● QUESTIONS:
A. According to the passage on Nginx HTTP/2, what do servers use the Alternate-Protocol header for?
B. Reproduce the rows word for word, from the first row through the line that contains "encaixa muito bem", with both of those lines included.

● DOCUMENT PASSAGE:

Add it higher (I mean to cover all location directives), otherwise it is not impossible some browser may miss the header advertisement for a particular content type. Alternate-Protocol is used by servers to tell the clients where they can connect directly with the given protocol. For example an HTTP/1.1 server could reply with Alternate-Protocol: 9999:h2 to tell the client to connect to a different port (9999), knowing that behind that port there is a HTTP/2 server. Without this header, a client would not know what protocol to speak on port 9999.

 

Testing Ubuntu 14.04 Nginx HTTP/2 With Google Chrome Browser

 

Now, you need to test whether things are working or not. Open Google Chrome browser. Now load your website’s any webpage. Open Developer Tool, select Network. Right click on the waterfall (click where Method, Status etc written) to evoke an option menu and click to add Protocol column. Now click Disable Cache option and reload the webpage. If you used our guide how to quickly upgrade Ubuntu 14.04 LTS running Nginx to support HTTP/2 or similar method, then protocol will be HTTP/1.1. We can understand your sadness – Google Chrome browser is not counting as HTTP/2.

[Entries taken from a collection]
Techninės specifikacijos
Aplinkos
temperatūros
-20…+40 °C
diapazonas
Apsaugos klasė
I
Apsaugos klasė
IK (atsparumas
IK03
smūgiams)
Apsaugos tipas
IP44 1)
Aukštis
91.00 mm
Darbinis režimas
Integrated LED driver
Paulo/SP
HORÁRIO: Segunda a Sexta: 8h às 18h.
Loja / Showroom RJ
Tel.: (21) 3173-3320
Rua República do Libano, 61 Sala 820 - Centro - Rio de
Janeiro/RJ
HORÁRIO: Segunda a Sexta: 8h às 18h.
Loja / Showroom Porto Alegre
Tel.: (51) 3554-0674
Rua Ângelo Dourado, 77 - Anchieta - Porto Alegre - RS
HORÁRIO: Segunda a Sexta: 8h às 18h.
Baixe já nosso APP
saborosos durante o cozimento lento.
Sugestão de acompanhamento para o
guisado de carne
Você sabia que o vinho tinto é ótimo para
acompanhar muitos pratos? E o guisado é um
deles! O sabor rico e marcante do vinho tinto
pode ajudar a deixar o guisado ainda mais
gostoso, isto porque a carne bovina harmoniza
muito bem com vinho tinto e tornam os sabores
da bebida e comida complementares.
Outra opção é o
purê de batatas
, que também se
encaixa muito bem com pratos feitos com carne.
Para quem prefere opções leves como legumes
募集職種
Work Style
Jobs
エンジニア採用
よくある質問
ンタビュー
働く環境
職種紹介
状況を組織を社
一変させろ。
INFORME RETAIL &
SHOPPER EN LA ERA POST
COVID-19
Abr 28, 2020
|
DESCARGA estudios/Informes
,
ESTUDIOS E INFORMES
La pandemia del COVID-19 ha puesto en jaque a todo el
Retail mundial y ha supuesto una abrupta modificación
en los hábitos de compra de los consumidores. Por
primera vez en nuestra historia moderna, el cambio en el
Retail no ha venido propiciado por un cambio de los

● OUTPUTS FOR THE TASKS:
A. Servers use it to tell clients where they can connect directly with the given protocol.

B.
Techninės specifikacijos
Aplinkos
temperatūros
-20…+40 °C
diapazonas
Apsaugos klasė
I
Apsaugos klasė
IK (atsparumas
IK03
smūgiams)
Apsaugos tipas
IP44 1)
Aukštis
91.00 mm
Darbinis režimas
Integrated LED driver
Paulo/SP
HORÁRIO: Segunda a Sexta: 8h às 18h.
Loja / Showroom RJ
Tel.: (21) 3173-3320
Rua República do Libano, 61 Sala 820 - Centro - Rio de
Janeiro/RJ
HORÁRIO: Segunda a Sexta: 8h às 18h.
Loja / Showroom Porto Alegre
Tel.: (51) 3554-0674
Rua Ângelo Dourado, 77 - Anchieta - Porto Alegre - RS
HORÁRIO: Segunda a Sexta: 8h às 18h.
Baixe já nosso APP
saborosos durante o cozimento lento.
Sugestão de acompanhamento para o
guisado de carne
Você sabia que o vinho tinto é ótimo para
acompanhar muitos pratos? E o guisado é um
deles! O sabor rico e marcante do vinho tinto
pode ajudar a deixar o guisado ainda mais
gostoso, isto porque a carne bovina harmoniza
muito bem com vinho tinto e tornam os sabores
da bebida e comida complementares.
Outra opção é o
purê de batatas
, que também se
encaixa muito bem com pratos feitos com carne.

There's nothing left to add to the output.